The loss of two grandparents to cancer is what inspired Elnaz to pursue a career in cancer research. Arriving from her native Iran in 2014, her research sees her turning to historical tumour and blood samples to make a difference to those diagnosed with Stage III melanomas.

She is using an archival dataset from Melanoma Research Victoria, at the Victorian Comprehensive Cancer Centre, to identify molecular and immunological markers in melanomas to help improve the prediction of relapses.

“From the dataset I have identified 100 patients whose archival tumour and blood donations are suitable for study. The samples are around 10 years old which means we know each person’s outcome. Without their selfless donations, we couldn’t conduct this research, so I’m very grateful to them,” says Elnaz.

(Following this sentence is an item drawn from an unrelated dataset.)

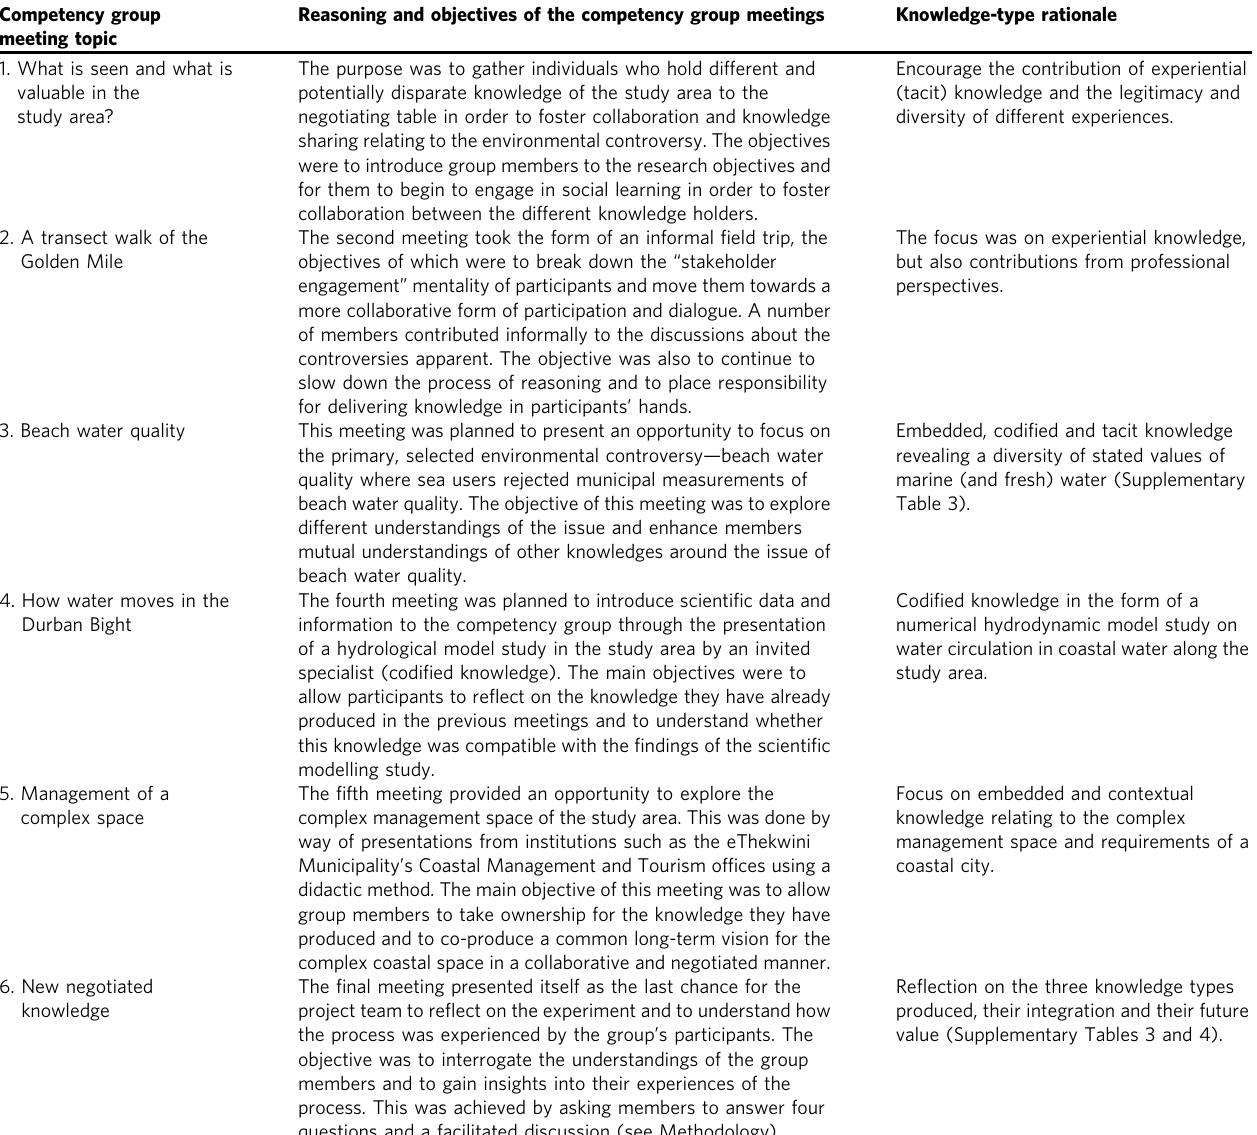
Table 1 Topics on social-environmental knowledge controversies of the Golden Mile, Durban, South Africa as discussed by the Competency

Melanoma is a type of skin cancer that develops in skin cells called melanocytes and usually occurs on the parts of the body that have been overexposed to the sun. Australia has the world’s highest incidence of melanoma.

Elnaz’s research focuses on patients with Stage III melanoma who have received treatment but where the risk of future relapse remains. Currently, oncologists use a variety of measurements like tumour thickness to predict a patient’s risk of relapse, but for many patients this is not very accurate.

“Stage III melanoma has huge potential for successful intervention and treatment in a clinical setting if we can better predict which patients are going to relapse,” says Elnaz, who is completing her PhD under the supervision of Tumour Immunology Laboratory Head Associate Professor Andreas Behren and postdoctoral research fellow Dr Jessica Duarte.

“What we have discovered so far in cancer research is only the tip of the iceberg — I picked this career to make a difference for people with cancer and to contribute to new and better treatments and I feel like I’m achieving that.

“I love what I’m doing. My supervisors have a huge amount of knowledge. They’re supportive, but give me the freedom to think independently, make decisions and push beyond my limits,” she says.